A distinctive hallmark of Griffith's early technique of film construction is that he rarely cuts during a climactic scene. In that regard, Griffith derived a powerful benefit from his generally reticent editing. It seems highly ironic that Griffith so often is cited as a forerunner of the proactive "Eisenstein School" of editing theory rather than that of Andre Bazin, who emphasized that editing serves to destroy the integrity, and thus the believability, of filmed subjects. While much of Griffith's editing in his later features would become rather haphazard, he seems solidly in the Bazin camp during the Biograph years, since he rarely if ever interrupts the sustained emotional tension of a scene with unnecessary cutting. This may seem sadly primitive in view of the constant (and let's face it – superficially exciting but meaningless) fast editing in recent films and (even worse) videos to which we have become accustomed and even expect. Yet, in the process of discovering the power of what editing could achieve, Griffith also learned an equally valuable lesson: what editing can destroy. Griffith understood that the best way of underlining the drama of a scene was to minimize artificial technical intrusion and to force the audience to focus its attention on the sustained tension of the unchanging frame. As a result, he compels us to enter into the action in an emotionally powerful way.

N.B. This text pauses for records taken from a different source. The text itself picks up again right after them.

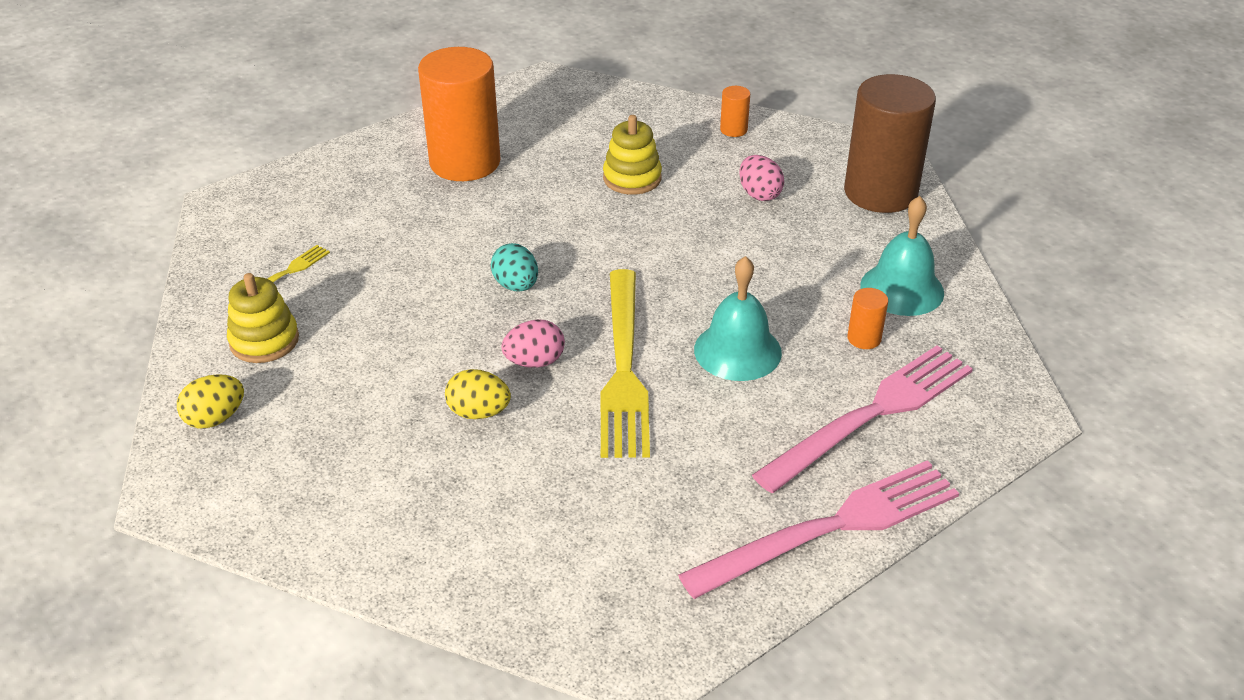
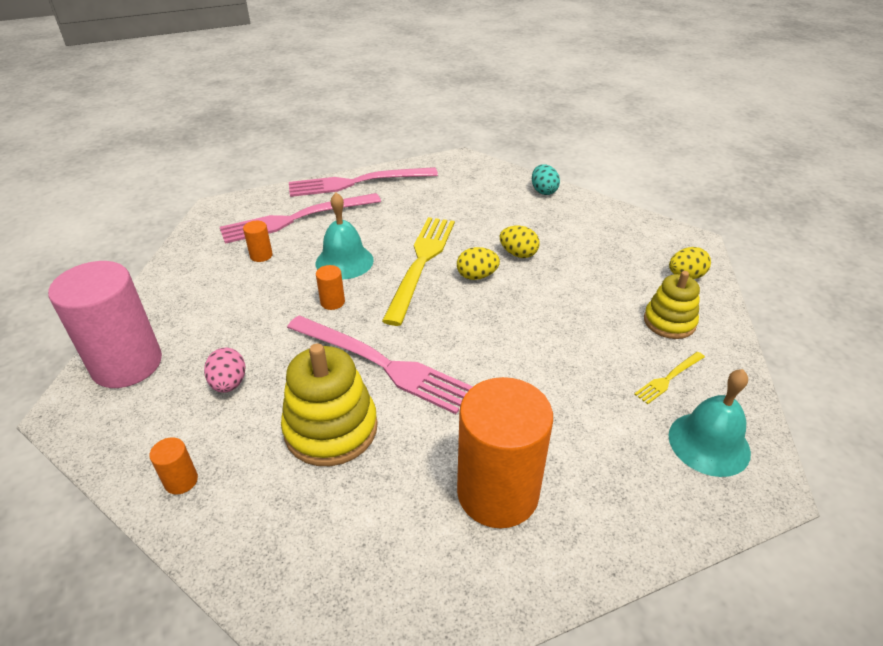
camera: 165 degrees left, 0 degrees up
(516, 285) = (476, 332): turquoise egg -> turquoise egg (543, 191)
(534, 362) = (477, 276): pink egg -> yellow egg
(613, 236) = (381, 364): none -> pink fork
(632, 178) = (331, 429): yellow stacking toy -> yellow stacking toy, size x1.53
(713, 291) = (332, 302): none -> orange cylinder
(880, 192) = (127, 364): brown cylinder -> pink cylinder
(902, 289) = (204, 281): turquoise bell -> turquoise bell (709, 443)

This is not to suggest that Griffith was ignorant of how to break scenes down into component shots when appropriate to highlight the dramatic sense. Thus, in "In the Watches of the Night" he establishes the theme – a father's inability to find work and his ensuing desperation – by showing in extreme detail the process of his frustration. Here is the sequence:

  1. The father kisses his sick daughter good-bye.
  2. He exists the house.
  3. He arrives at an office and hands a note to a maid.
  4. The employer takes the note.
  5. The father waits outside.
  6. His family waits.
  7. The employer addresses the maid.
  8. The maid lets the father in.
  9. The father is refused a job.
  10. He leaves the office.
  11. He arrives home.
  12. Outside, he hesitates to enter.
  13. He comes inside and shares the bad news.

By showing this sequence in excruciating detail when a single title or just shots 9 and 13 would have sufficed, Griffith paints a far more effective and involving motivation for the "desperate acts" to which, a title announces, the father will turn.

Perhaps Griffith's most sophisticated use of editing is in "Sweet Revenge" in which a spurned woman sends a note with her love letters to her former suitor's new fiancee. A title then announces: "Gloating, she follows with her mind's eye the bearer of her malice." Next, shots of her eager anticipation turning to anxiety and then remorse are intercut with shots of the messenger leaving her building, travelling, and ultimately losing the package. Although seemingly constructed in routine cross-cut style, the title clarifies that the inserted shots depict the woman's imagination rather than actual events that transpire.


While Griffith's greatest (and most celebrated) achievements still lay ahead, in his first year and a half of intensive filmmaking he had begun the voyage of discovery in which he intuitively invested emotional resonance in technical devices that others had already discovered and used. Although nowadays most film fans and (sadly) critics barely notice them and focus entirely upon narrative elements, the expressive potential and overtones of these devices can be traced back to Griffith's first ventures into molding the new medium of film into an art.